When you write the above code it will print the ouput like this:

{‘life’: 1, ‘us’: 2, ‘is’: 3, ‘so’: 4, ‘beautiful’: 5, ‘hope’: 6, ‘keeps’: 7, ‘going’: 8, ‘let’: 9, ‘celebrate’: 10}

So as we see the sentences are now separated into individual words with their indexes.

Understanding Sequencing:

we shall build on the tokenized text, using these generated tokens to convert the text into a sequence. We can get a sequence by calling the texts_to_sequences method.

sequences = tokenizer.texts_to_sequences(sentences)

#output:[[2, 4, 5, 6], [7, 8, 3, 9], [10, 3, 11, 2]]

#import pad_sequences function to pad our sequences
from tensorflow.keras.preprocessing.sequence import pad_sequences
padded = pad_sequences(sequences)
print(padded)

Output would be:

 [[ 2  4  5  6]  
[ 7 8 3 9]
[10 3 11 2]]

By default, the length of the padded sequence = length of the longest sentence. However, we can limit the maximum length by explicitly setting the maxlen argument. Such as:

padded = pad_sequences(sequences,maxlen=5)

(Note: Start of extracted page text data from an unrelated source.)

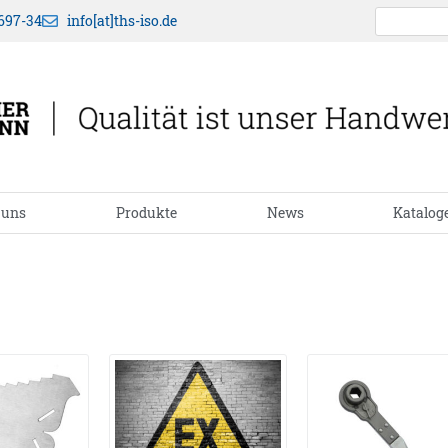
697-34
info[at]ths-iso.de
 uns
Produkte
News
Katalog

These are the two things along with tensorflow keras and dense layers can be used to built a good model.

Conclusion:

NLP has been a very important machine learning practise. With TensorFlow it has just improved more n more. We can gain insights into text data and hands-on on how to use those insights to train NLP models. So give your best to understand this NLP practises and develop some good models.